Vi sono numerosi altri punti di attenzione emersi dalla consultazione: necessità di maggiori chiarimenti sulla valutazione di criteri attualmente espressi in termini qualitativi e generici e soggetti ad interpretabilità; esclusione di alcuni criteri per mancanza di responsabilità e competenza dei soggetti gestori; esclusione di richiami a normative in fase di revisione e non ancora adottate, tenendo conto a valle della loro adozione dei tempi di implementazione necessari alle gestioni per soddisfarne le prescrizioni; esclusione momentanea di criteri per cui emergono incongruenze normative, fino alla loro risoluzione.
Si tratta di osservazioni che nella maggior parte dei casi sono state ignorate dalla Commissione europea.

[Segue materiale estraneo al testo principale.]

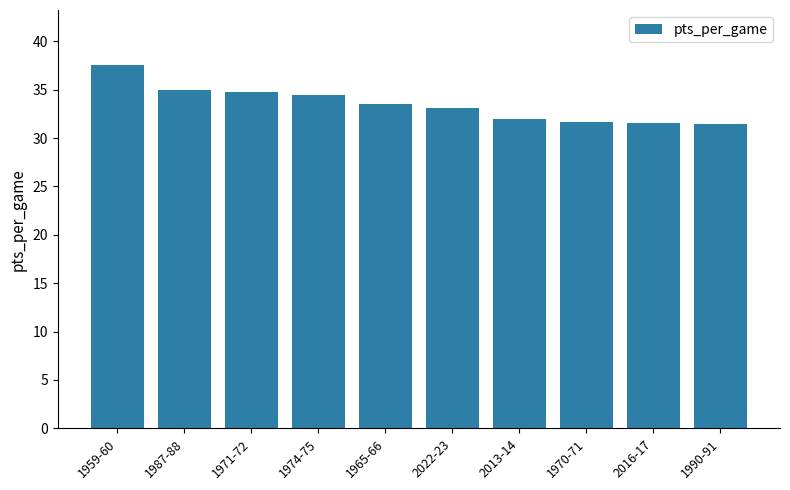

What is the change in value from 1959-60 to 1965-66?

-4.1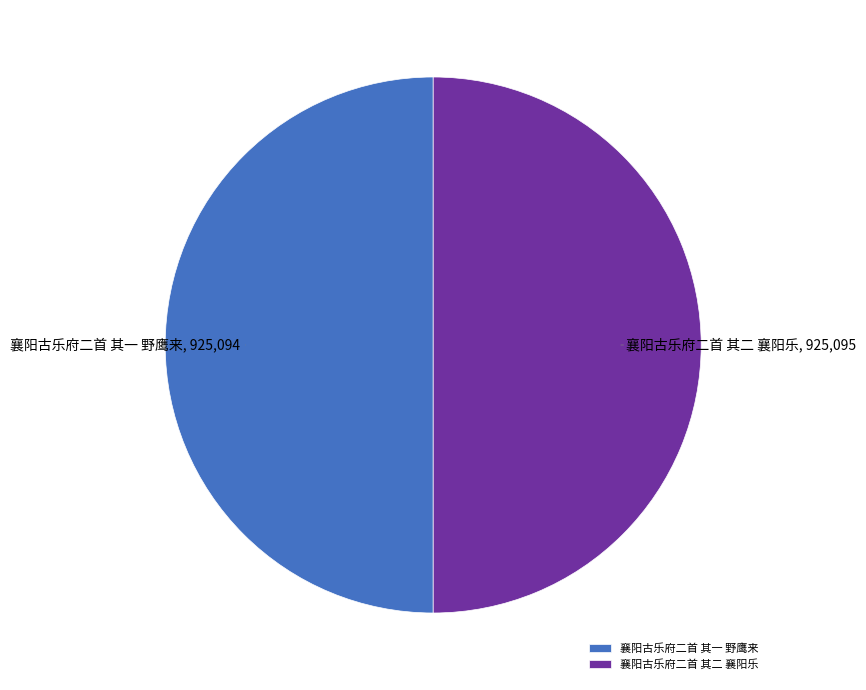

Is the sum of 襄阳古乐府二首 其一 野鹰来 and 襄阳古乐府二首 其二 襄阳乐 greater than half?

Yes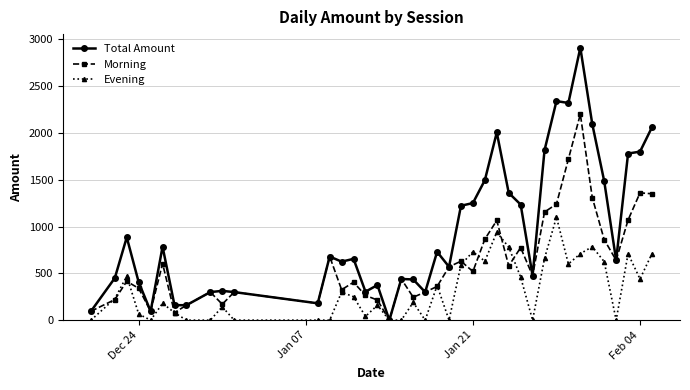

At how many categories does at least one series exceed 1597?

9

Ulteriori preoccupazioni sorgono riguardo alla crescente complessità che si è generata per la fase di verifica dei criteri e rendicontazione. Evidenziando una scelta di codifiche e perimetrazioni delle attività poco funzionale. Il rischio principale è che non si riesca ad avviare e sostenere un processo di miglioramento a causa di criteri e oneri documentali eccessivamente gravosi e irragionevoli, inibendo il potenziale che la finanza sostenibile può avere nel supportare i gestori idrici. Tuttavia, si è ancora in tempo per intervenire e la questione è ora nelle mani del Parlamento e del Consiglio dell’Unione.